Omicidio Avola, la vittima è Paolo Zuppardo

I due presunti assassini hanno confessato

di Emiliano Di Rosa -

E’ deceduto in nottata all’ospedale “Di Maria”, Paolo Zuppardo, 48 anni, vittima ieri sera di un’aggressione ad Avola. In mattinata la Polizia, su disposizione della Procura, ha sottoposto a fermo due uomini gravemente indiziati del delitto. Le accuse sono omicidio e porto e detenzione di arma clandestina: si tratta di due avolesi, padre e figlio di 57 e 26 anni. La dinamica dei fatti è ancora da ricostruire in pieno.
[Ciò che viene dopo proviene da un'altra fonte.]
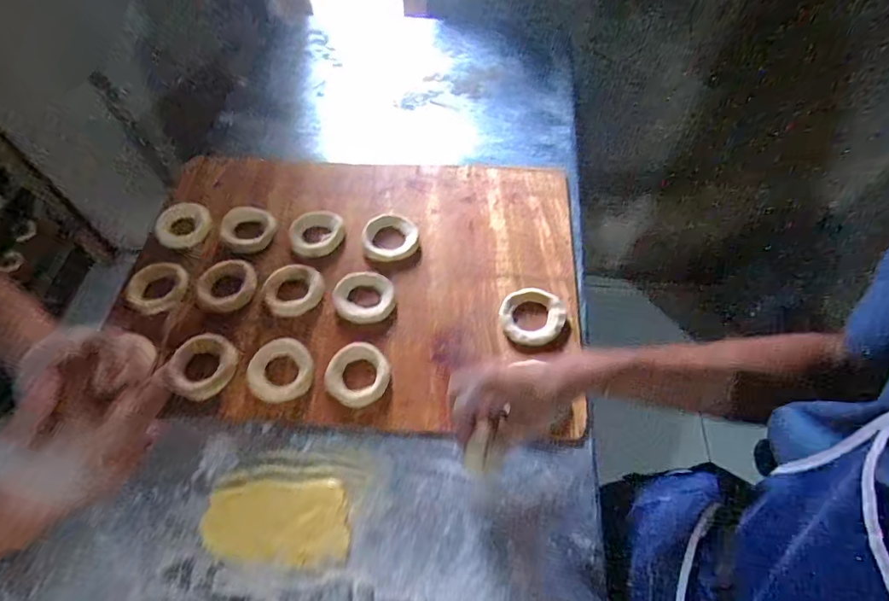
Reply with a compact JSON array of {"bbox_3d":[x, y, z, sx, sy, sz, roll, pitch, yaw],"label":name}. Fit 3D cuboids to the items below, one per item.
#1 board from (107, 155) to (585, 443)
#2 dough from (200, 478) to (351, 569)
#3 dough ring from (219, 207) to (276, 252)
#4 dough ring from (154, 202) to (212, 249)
[{"bbox_3d":[-0.118,-0.046,0.637,0.577,0.015,0.407,3,59,3],"label":"board"},{"bbox_3d":[-0.171,0.226,0.486,0.147,0.010,0.079,-2,59,0],"label":"dough"},{"bbox_3d":[-0.284,-0.106,0.695,0.072,0.019,0.071,-1,59,1],"label":"dough ring"},{"bbox_3d":[-0.380,-0.109,0.695,0.078,0.015,0.078,-1,59,1],"label":"dough ring"}]

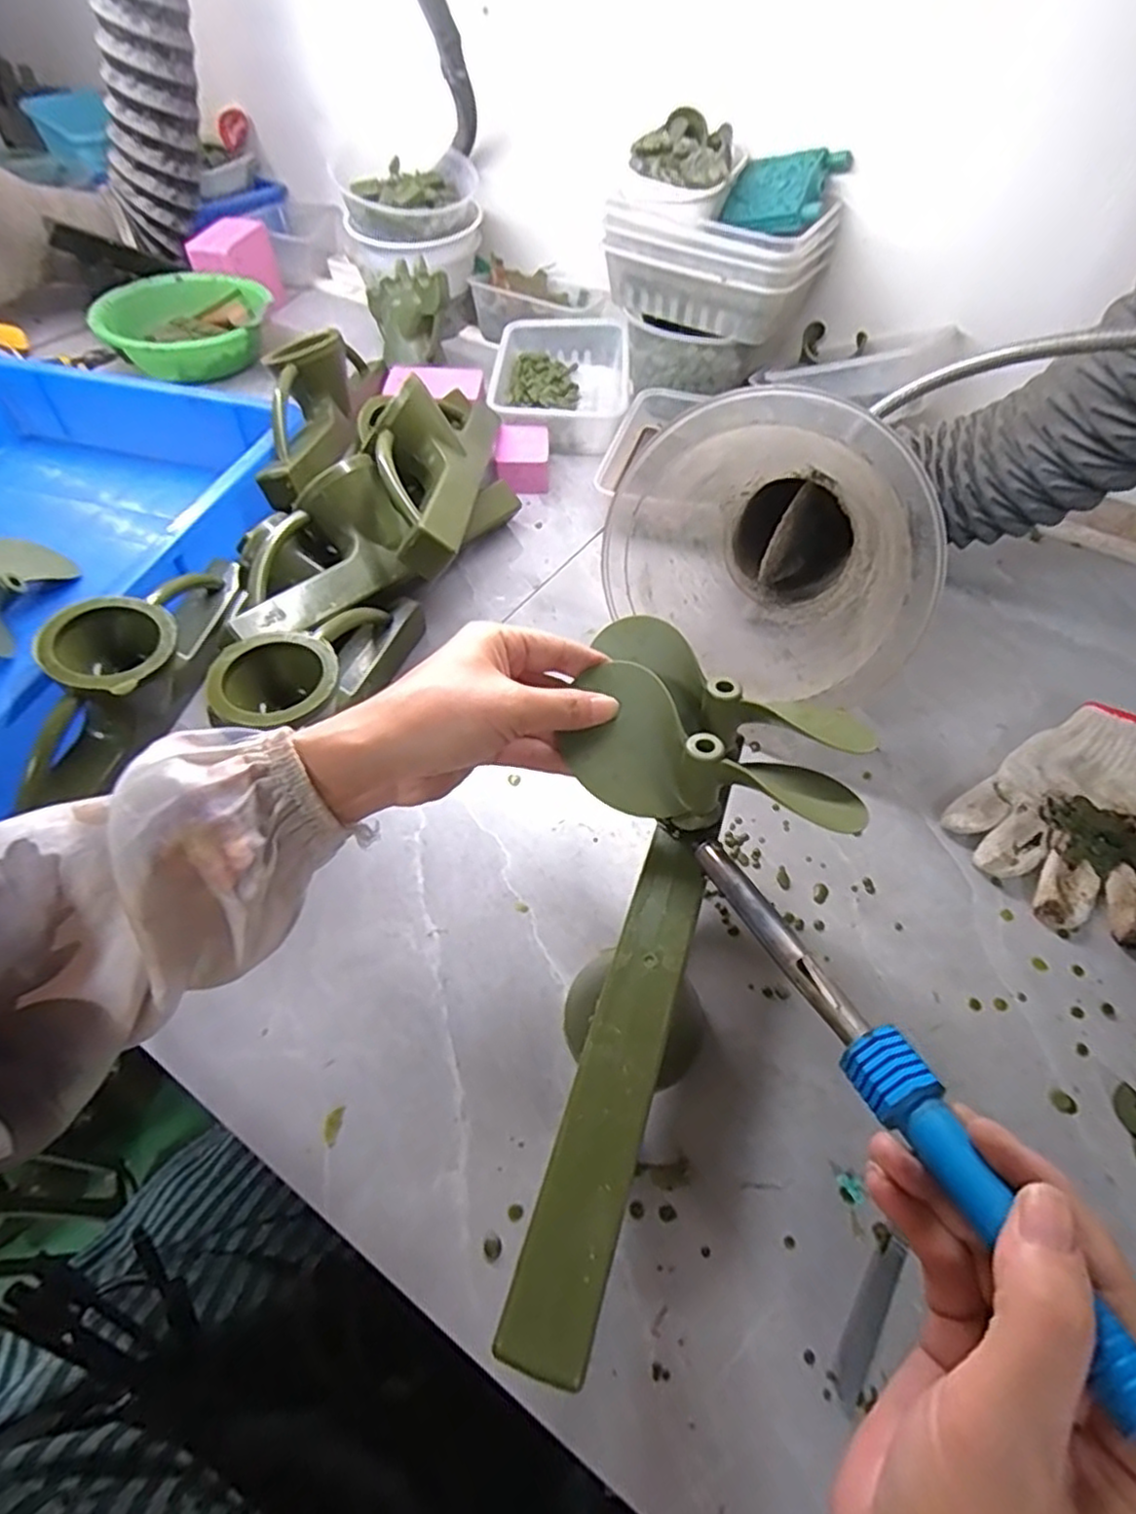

Secondo la nota della Questura di Siracusa i responsabili dell’omicidio si sono presentati spontaneamente in Commissariato, confessando di aver percosso violentemente la vittima. Alla base dell’omicidio una controversia per motivi personali risalente a due mesi fa e degenerata proprio ieri sera quando i due indagati hanno incontrato Zuppardo in auto, lo hanno inseguito e speronato con la loro macchina. Scesi dalle vetture i tre uomini hanno avuto una colluttazione e il 48enne è stato colpito in testa con il calcio di una pistola. L’arma è stata recuperata e sequestrata dai poliziotti.  Zuppardo con il volto insanguinato era stato subito trasportato in codice rosso all’ospedale avolese dove, poche ore dopo, è morto. Paolo Zuppardo anni fa era stato indagato nell’ambito dell’operazione dei carabinieri “Eclipse” con varie accuse tra cui l’associazione a delinquere, la tentata estorsione aggravata e le minacce nei confronti del giornalista Paolo Borrometi e dell’ex sindaco di Avola, oggi parlamentare nazionale, Luca Cannata. I suoi due presunti assassini sono adesso nel carcere Cavadonna di Siracusa.